> [Problem to solve]: Only the number should be given: how many lines below contain "down".

Saved data entries

-- Opening Marker --

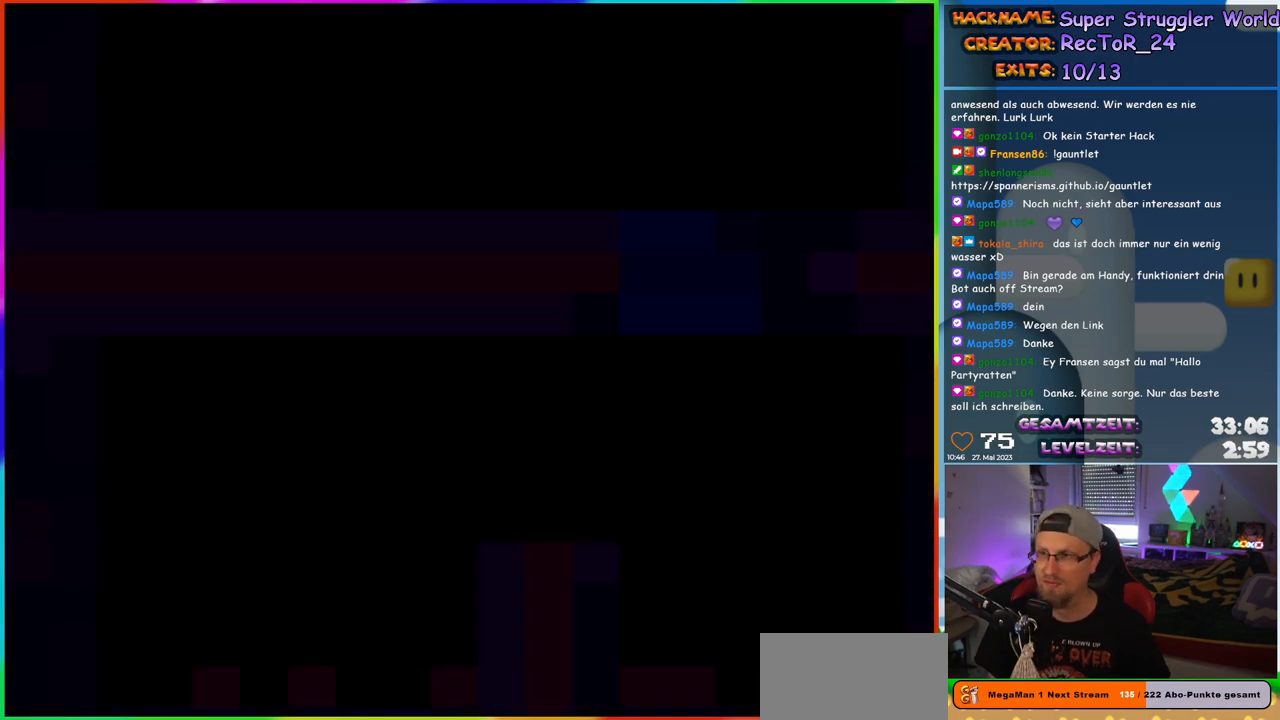
{"buttons": ["Y", "DPAD_RIGHT"], "events": []}
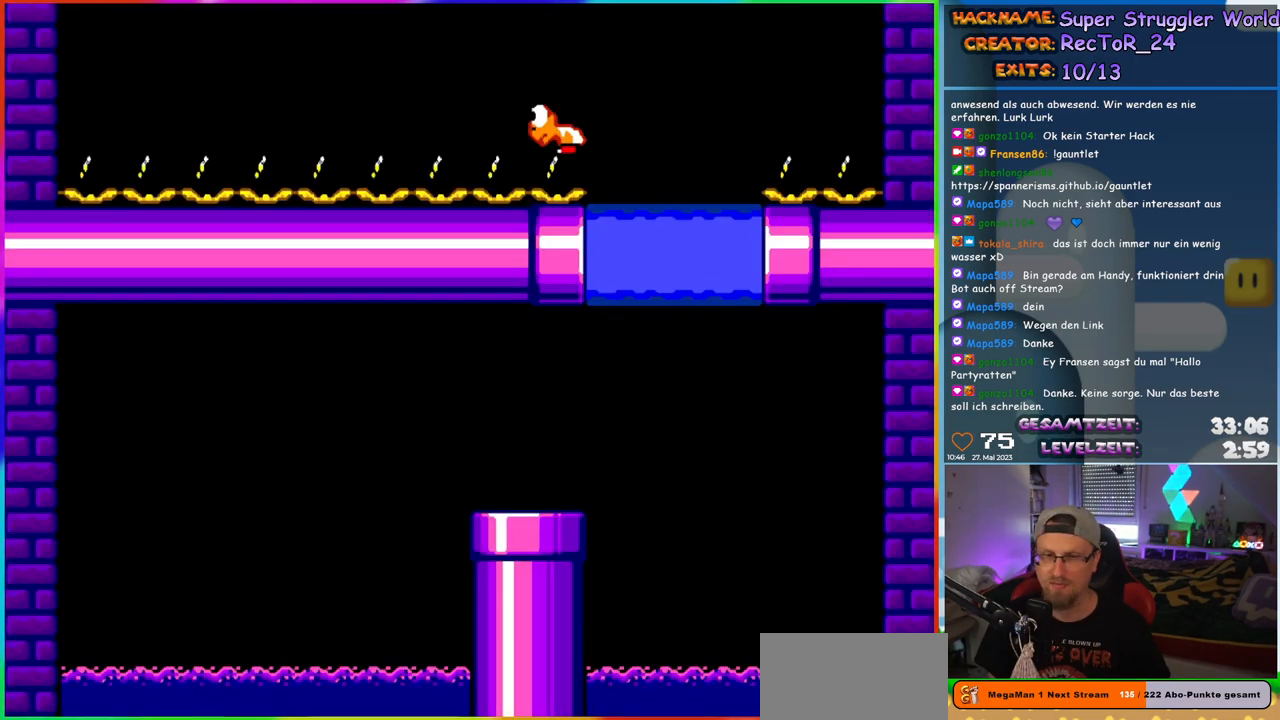
{"buttons": ["Y", "DPAD_RIGHT"], "events": []}
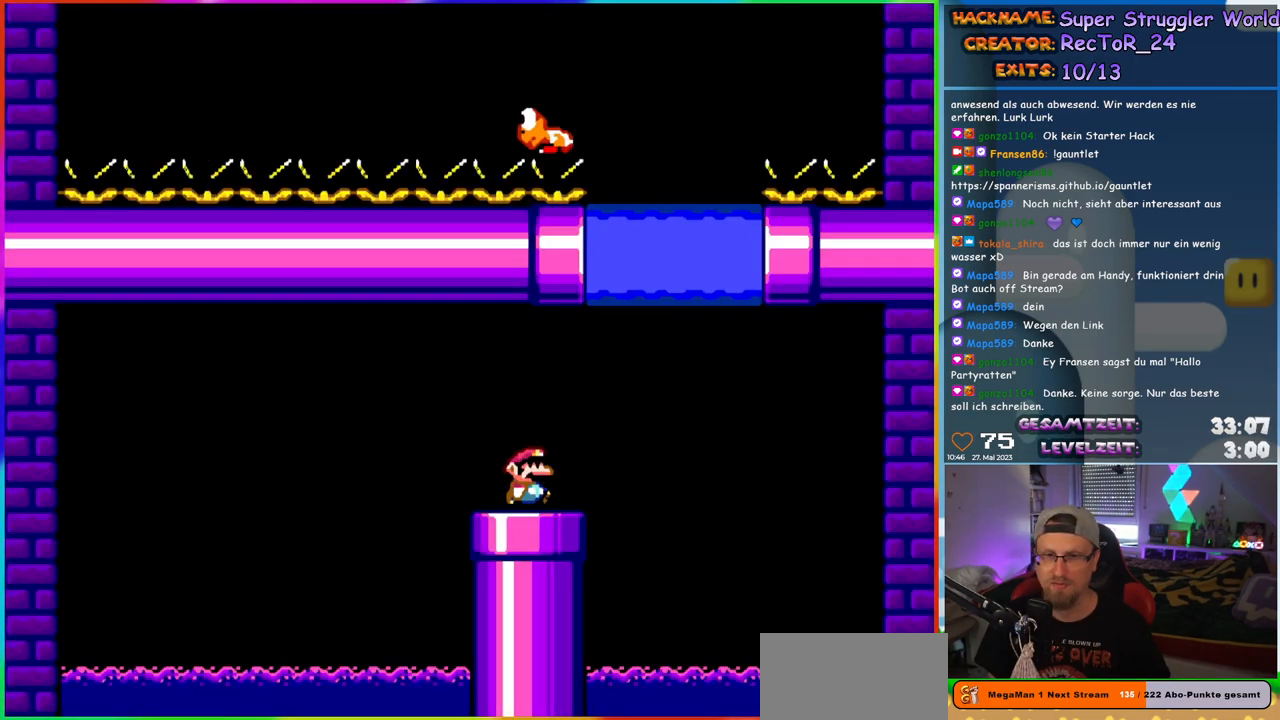
{"buttons": ["B", "Y", "DPAD_UP"], "events": [[150, "B", "down"], [233, "DPAD_UP", "down"], [317, "DPAD_RIGHT", "up"], [367, "DPAD_LEFT", "down"], [433, "B", "up"], [450, "DPAD_LEFT", "up"], [500, "B", "down"]]}
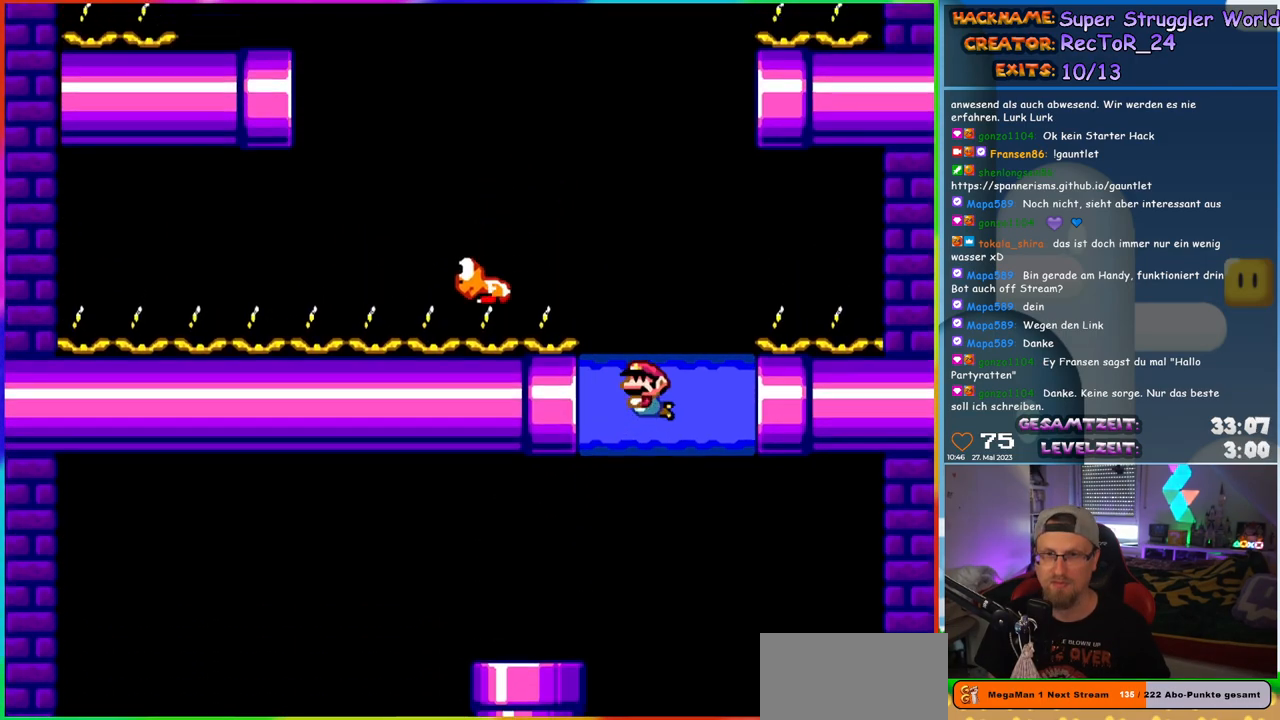
{"buttons": ["B", "Y", "DPAD_UP", "DPAD_LEFT"], "events": [[67, "DPAD_LEFT", "down"]]}
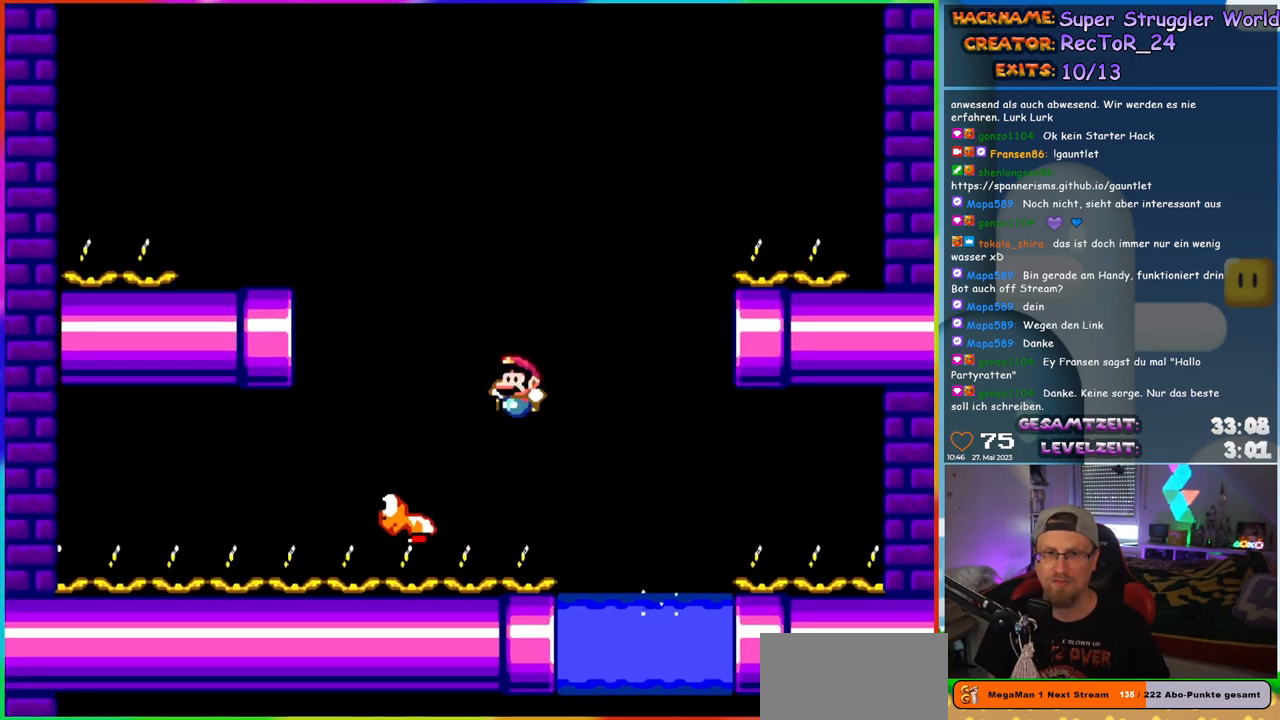
{"buttons": ["B", "Y", "DPAD_LEFT"], "events": [[267, "DPAD_LEFT", "up"], [267, "DPAD_RIGHT", "down"], [267, "DPAD_UP", "up"], [350, "DPAD_UP", "down"], [383, "DPAD_RIGHT", "up"], [400, "DPAD_LEFT", "down"], [433, "DPAD_UP", "up"]]}
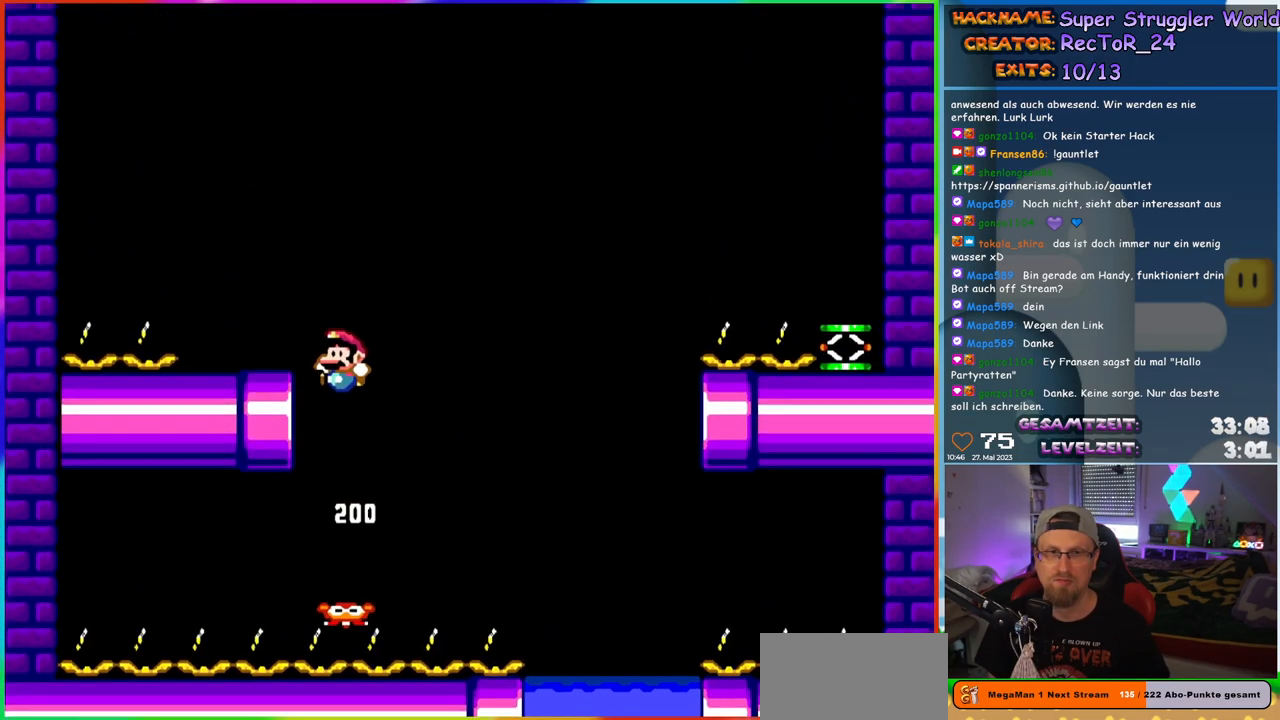
{"buttons": ["Y", "DPAD_RIGHT"], "events": [[200, "DPAD_UP", "down"], [217, "B", "up"], [217, "DPAD_LEFT", "up"], [267, "DPAD_RIGHT", "down"], [267, "DPAD_UP", "up"]]}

-- Closing Marker --

> [Result]: 4